In a recent opinion from a Texas court, a defendant’s request to suppress incriminating evidence was denied. The defendant had been previously found guilty of murder, and part of the evidence used against him in court was gunshot residue (sometimes called GSR) found in his vehicle. The defendant tried to argue that the GSR was improperly used as evidence because the detective who found the GSR did not obtain a warrant, specifically stating that he was going to be searching for GSR in the vehicle. The court denied this argument, affirming the lower court’s judgment and denying the defendant’s appeal.
The Facts of the Case
According to the opinion, a shooting occurred one morning in January 2018 outside of the victim’s apartment complex. The victim’s wife heard gunshots and found her husband dead outside of their apartment, but the shooter ran away before she was able to see him.

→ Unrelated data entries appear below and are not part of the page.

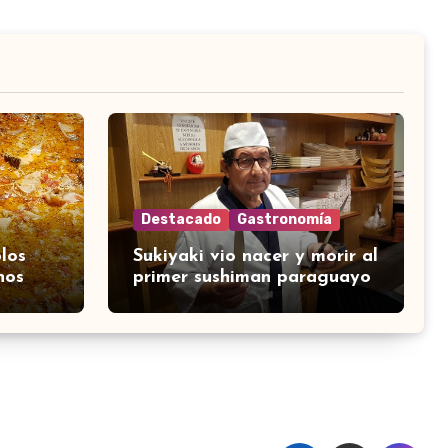
Destacado
Gastronomía
los
Sukiyaki vio nacer y morir al
nos
primer sushiman paraguayo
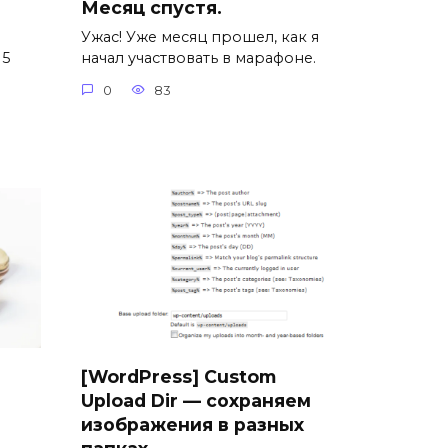
Месяц спустя.
Ужас! Уже месяц прошел, как я
 5
начал участвовать в марафоне.
0
83
[WordPress] Custom
Upload Dir — сохраняем
изображения в разных
папках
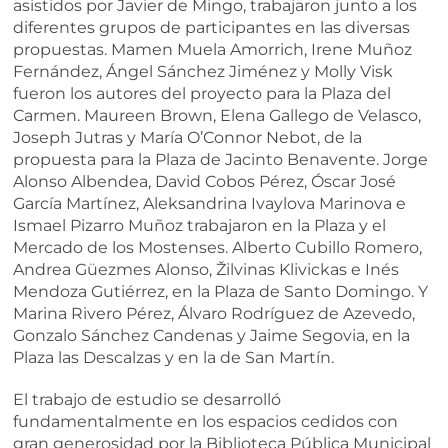
asistidos por Javier de Mingo, trabajaron junto a los
diferentes grupos de participantes en las diversas
propuestas. Mamen Muela Amorrich, Irene Muñoz
Fernández, Ángel Sánchez Jiménez y Molly Visk
fueron los autores del proyecto para la Plaza del
Carmen. Maureen Brown, Elena Gallego de Velasco,
Joseph Jutras y María O’Connor Nebot, de la
propuesta para la Plaza de Jacinto Benavente. Jorge
Alonso Albendea, David Cobos Pérez, Óscar José
García Martínez, Aleksandrina Ivaylova Marinova e
Ismael Pizarro Muñoz trabajaron en la Plaza y el
Mercado de los Mostenses. Alberto Cubillo Romero,
Andrea Güezmes Alonso, Žilvinas Klivickas e Inés
Mendoza Gutiérrez, en la Plaza de Santo Domingo. Y
Marina Rivero Pérez, Álvaro Rodríguez de Azevedo,
Gonzalo Sánchez Candenas y Jaime Segovia, en la
Plaza las Descalzas y en la de San Martín.
El trabajo de estudio se desarrolló
fundamentalmente en los espacios cedidos con
gran generosidad por la Biblioteca Pública Municipal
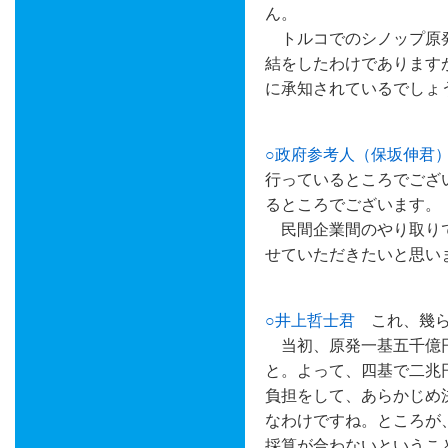
ん。
トルコでのシノップ原発
結をしたわけであります
に承知されているでしょ
○政府参考人（保坂伸君
行っているところでござ
るところでございます。
民間企業間のやり取りで
せていただきたいと思い
○井上哲士君
これ、幾ら
当初、原発一基五千億円
と。よって、四基で二兆
負担をして、あらかじめ
なわけですね。ところが
採算が合わないというこ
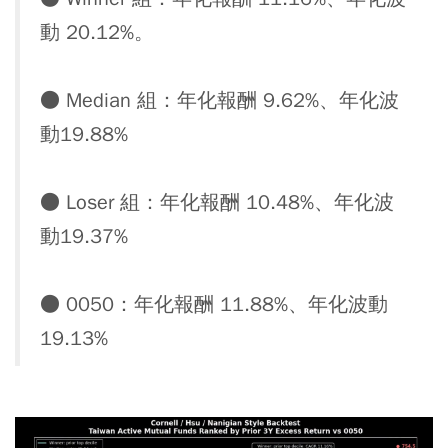
動 20.12%。
● Median 組：年化報酬 9.62%、年化波
動19.88%
● Loser 組：年化報酬 10.48%、年化波
動19.37%
● 0050：年化報酬 11.88%、年化波動
19.13%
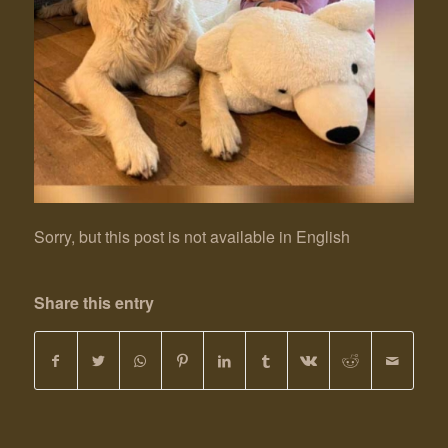
Sorry, but this post is not available in English
Share this entry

The defendant quickly became the main suspect in the police department’s investigation of the crime. Other apartment complex residents described the shooter and the shooter’s vehicle to detectives, which led investigators to the defendant himself. There was also testimonial evidence presented that the defendant and the victim had been arguing at work the day before the shooting, which gave detectives reason to believe the defendant had a motive to commit the crime. Other witnesses told police officers that before he lost consciousness, the victim had been uttering a name to people around him that sounded like the defendant’s first name.